Her clitoris throbbed impatiently in response and Callista held in the moan. Carefully balancing herself on his thighs, she teased her fingers along his hardening shaft. He hissed when she reached the tip, where a bead of moisture was slowly forming. On impulse, Callista bent over and captured the drop with her lips. It was salty and thicker than water and somehow not as disgusting as she’d imagined. Sandsa’s hips rose. She kissed him again, then slid her tongue over the area, wetting it, drawing desperate sounds from him —

The communicator in her ear buzzed.

Sandsa groaned.

Callista grabbed her earpiece and yanked it out, tempted to hurl the device against the wall. She glanced down at the veined member that still stood to attention, distracted, wanting to continue tasting it. Sandsa’s eyes were now open, wide and desperate.
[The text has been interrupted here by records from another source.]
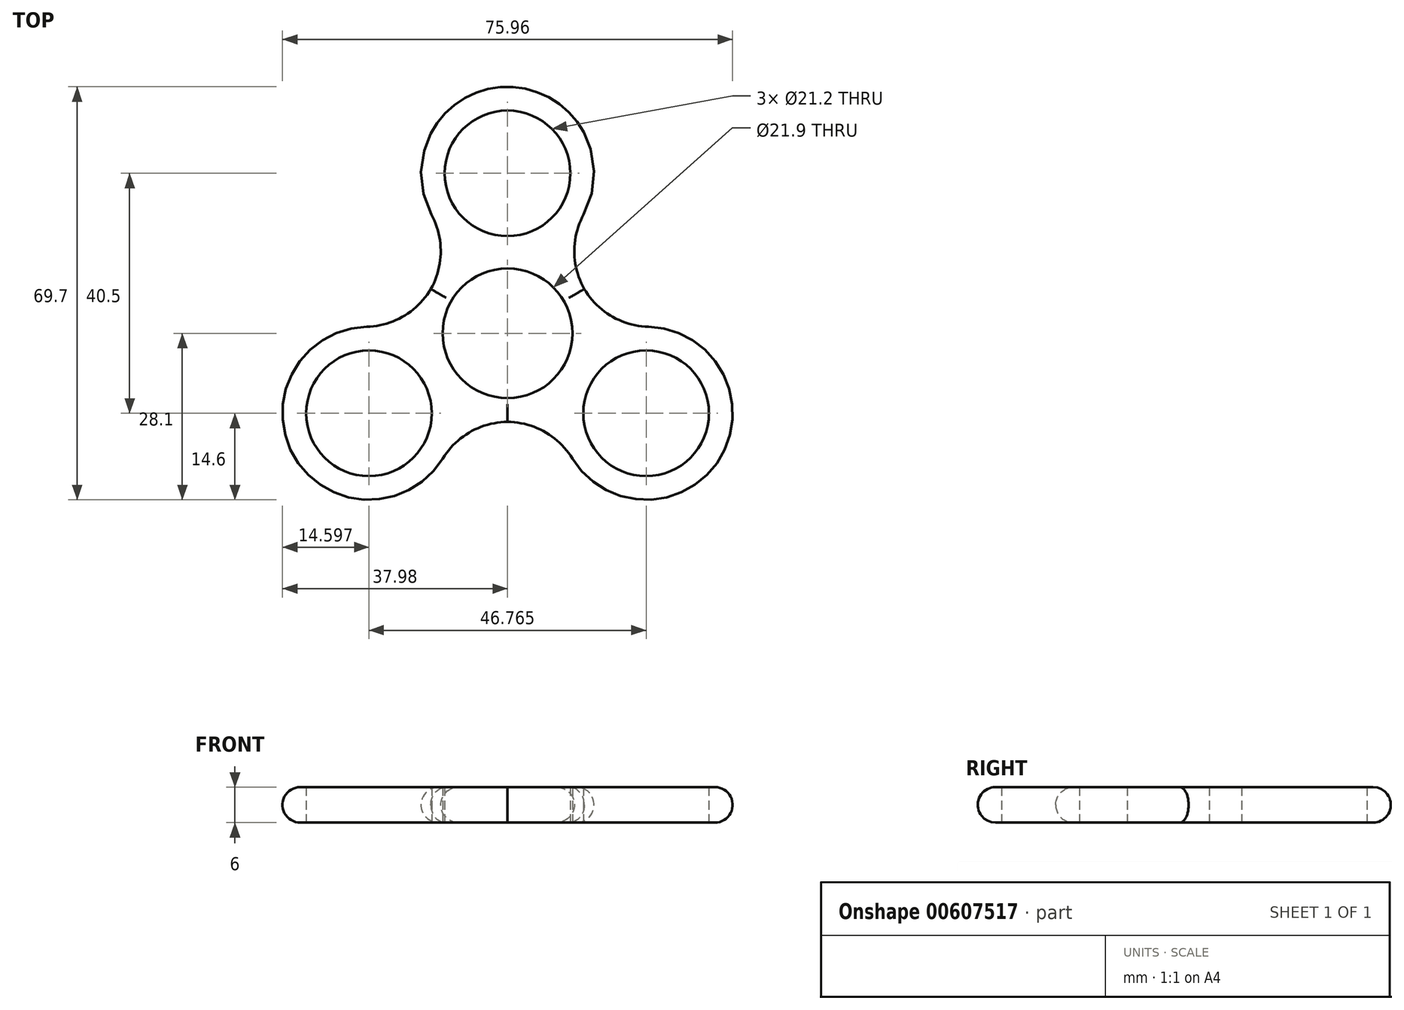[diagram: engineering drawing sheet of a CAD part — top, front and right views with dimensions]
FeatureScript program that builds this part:
annotation { "Feature Type Name" : "Feature", "Feature Type Description" : "" }
export const myFeature = defineFeature(function(context is Context, id is Id, definition is map)
    precondition{}
    {
        {
            var Q0;
            Q0=qCreatedBy(makeId("Top.planeOp"),FACE);
            var sketch = newSketch(context, id + "F0", { "sketchPlane" : qUnion([Q0])});
            skCircle(sketch, "E0", {"center": v(0, 0) * mm, "radius": 10.95 * mm});
            skCircle(sketch, "E1.cCircle", {"center": v(0, 0) * mm, "radius": 13.5 * mm, "construction": true});
            skLineSegment(sketch, "E1.0", {"start": v(-23.38, -13.5) * mm, "end": v(0, 27) * mm, "construction": true});
            skLineSegment(sketch, "E1.1", {"start": v(0, 27) * mm, "end": v(23.38, -13.5) * mm, "construction": true});
            skLineSegment(sketch, "E1.2", {"start": v(23.38, -13.5) * mm, "end": v(-23.38, -13.5) * mm, "construction": true});
            skPoint(sketch, "E1.0.midPoint", {"position": v(-11.7, 6.75) * mm});
            skCircle(sketch, "E2", {"center": v(0, 27) * mm, "radius": 10.6 * mm});
            skCircle(sketch, "E3", {"center": v(23.38, -13.5) * mm, "radius": 10.6 * mm});
            skCircle(sketch, "E4", {"center": v(-23.38, -13.5) * mm, "radius": 10.6 * mm});
            skCircle(sketch, "E5.0", {"center": v(-23.38, -13.5) * mm, "radius": 14.6 * mm});
            skCircle(sketch, "E6.0", {"center": v(23.38, -13.5) * mm, "radius": 14.6 * mm});
            skCircle(sketch, "E7.0", {"center": v(0, 27) * mm, "radius": 14.6 * mm});
            skCircle(sketch, "E8.0", {"center": v(0, 0) * mm, "radius": 14.95 * mm});
            skSolve(sketch);
        }
        {
            var Q0;
            Q0 = qSketchRegion(id + "F0", true);
            extrude(context, id + "F1", {"entities" : qUnion([Q0]), "depth" : 6 * mm, "offsetDistance" : 25 * mm});
        }
        {
            var Q0;
            {var subQ0=sQuery(id+"F0.wireOp",EDGE,"E8.0");var subQ1=sQuery(id+"F0.wireOp",EDGE,"E5.0");Q0=makeQuery(id+"F1.opExtrude","SWEPT_EDGE",EDGE,{"disambiguationData":[OSD([subQ1,subQ0]),TDD([makeQuery(id+"F0.imprint","INTERSECT",VERTEX,{"disambiguationData":[OD(1.0)],"derivedFrom":[subQ1,subQ0]})])]});}
            var Q1;
            {var subQ0=sQuery(id+"F0.wireOp",EDGE,"E8.0");var subQ1=sQuery(id+"F0.wireOp",EDGE,"E6.0");Q1=makeQuery(id+"F1.opExtrude","SWEPT_EDGE",EDGE,{"disambiguationData":[OSD([subQ1,subQ0]),TDD([makeQuery(id+"F0.imprint","INTERSECT",VERTEX,{"disambiguationData":[OD(0.0)],"derivedFrom":[subQ1,subQ0]})])]});}
            var Q2;
            {var subQ0=sQuery(id+"F0.wireOp",EDGE,"E8.0");var subQ1=sQuery(id+"F0.wireOp",EDGE,"E7.0");Q2=makeQuery(id+"F1.opExtrude","SWEPT_EDGE",EDGE,{"disambiguationData":[OSD([subQ1,subQ0]),TDD([makeQuery(id+"F0.imprint","INTERSECT",VERTEX,{"disambiguationData":[OD(1.0)],"derivedFrom":[subQ1,subQ0]})])]});}
            var Q3;
            {var subQ0=sQuery(id+"F0.wireOp",EDGE,"E8.0");var subQ1=sQuery(id+"F0.wireOp",EDGE,"E6.0");Q3=makeQuery(id+"F1.opExtrude","SWEPT_EDGE",EDGE,{"disambiguationData":[OSD([subQ1,subQ0]),TDD([makeQuery(id+"F0.imprint","INTERSECT",VERTEX,{"disambiguationData":[OD(1.0)],"derivedFrom":[subQ1,subQ0]})])]});}
            var Q4;
            {var subQ0=sQuery(id+"F0.wireOp",EDGE,"E8.0");var subQ1=sQuery(id+"F0.wireOp",EDGE,"E7.0");Q4=makeQuery(id+"F1.opExtrude","SWEPT_EDGE",EDGE,{"disambiguationData":[OSD([subQ1,subQ0]),TDD([makeQuery(id+"F0.imprint","INTERSECT",VERTEX,{"disambiguationData":[OD(0.0)],"derivedFrom":[subQ1,subQ0]})])]});}
            var Q5;
            {var subQ0=sQuery(id+"F0.wireOp",EDGE,"E8.0");var subQ1=sQuery(id+"F0.wireOp",EDGE,"E5.0");Q5=makeQuery(id+"F1.opExtrude","SWEPT_EDGE",EDGE,{"disambiguationData":[OSD([subQ1,subQ0]),TDD([makeQuery(id+"F0.imprint","INTERSECT",VERTEX,{"disambiguationData":[OD(0.0)],"derivedFrom":[subQ1,subQ0]})])]});}
            fillet(context, id + "F2", {"entities" : qUnion([Q0, Q1, Q2, Q3, Q4, Q5]), "radius" : 13 * mm, "tangentPropagation" : true, "allowEdgeOverflow" : false});
        }
        {
            var Q0;
            Q0=makeQuery(id+"F1.opExtrude","CAP_EDGE",EDGE,{"disambiguationData":[OSD([sQuery(id+"F0.wireOp",EDGE,"E7.0")])],"isStart":false});
            var Q1;
            Q1=makeQuery(id+"F1.opExtrude","CAP_EDGE",EDGE,{"disambiguationData":[OSD([sQuery(id+"F0.wireOp",EDGE,"E7.0")])],"isStart":true});
            var Q2;
            Q2=makeQuery(id+"F1.opExtrude","CAP_EDGE",EDGE,{"disambiguationData":[OSD([sQuery(id+"F0.wireOp",EDGE,"E5.0")])],"isStart":false});
            var Q3;
            Q3=makeQuery(id+"F1.opExtrude","CAP_EDGE",EDGE,{"disambiguationData":[OSD([sQuery(id+"F0.wireOp",EDGE,"E5.0")])],"isStart":true});
            var Q4;
            Q4=makeQuery(id+"F1.opExtrude","CAP_EDGE",EDGE,{"disambiguationData":[OSD([sQuery(id+"F0.wireOp",EDGE,"E6.0")])],"isStart":false});
            var Q5;
            Q5=makeQuery(id+"F1.opExtrude","CAP_EDGE",EDGE,{"disambiguationData":[OSD([sQuery(id+"F0.wireOp",EDGE,"E6.0")])],"isStart":true});
            fillet(context, id + "F3", {"entities" : qUnion([Q0, Q1, Q2, Q3, Q4, Q5]), "radius" : 3 * mm, "tangentPropagation" : true, "allowEdgeOverflow" : false});
        }
    });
Callista cleared her throat and activated the earpiece now cradled in her palm. ‘Yes?’

‘Thought you two could sense this kinda disturbance with your powers?’ Ala’s voice asked.

Callista sighed, her spare hand still casually exploring Sandsa. He had been rising from the couch to join the conversation but flopped backwards and laced his fingers over his face, muttering something under his breath.

‘Ala, I’m a little preoccupied at the moment — ’ Callista began.

‘I bet you are.’

‘Ala! Just tell me what I need to know.’

Armed with the knowledge of an attack directed at the Zatzat headquarters, Callista nipped Sandsa’s lips then leapt off his lap. He followed her, belting his pants back on, and looped his arms around her waist. Callista found herself pulled back into the curve formed by his chest as he lay sweet little kisses along one side of her neck. She drank in his attention for a moment more, then tore away from his embrace.

‘We can finish that conversation another time,’ she said, winking.

‘I anticipate that conclusion with every breath.’ Sandsa’s mournful expression dissolved. ‘Now. What do you need me to do?’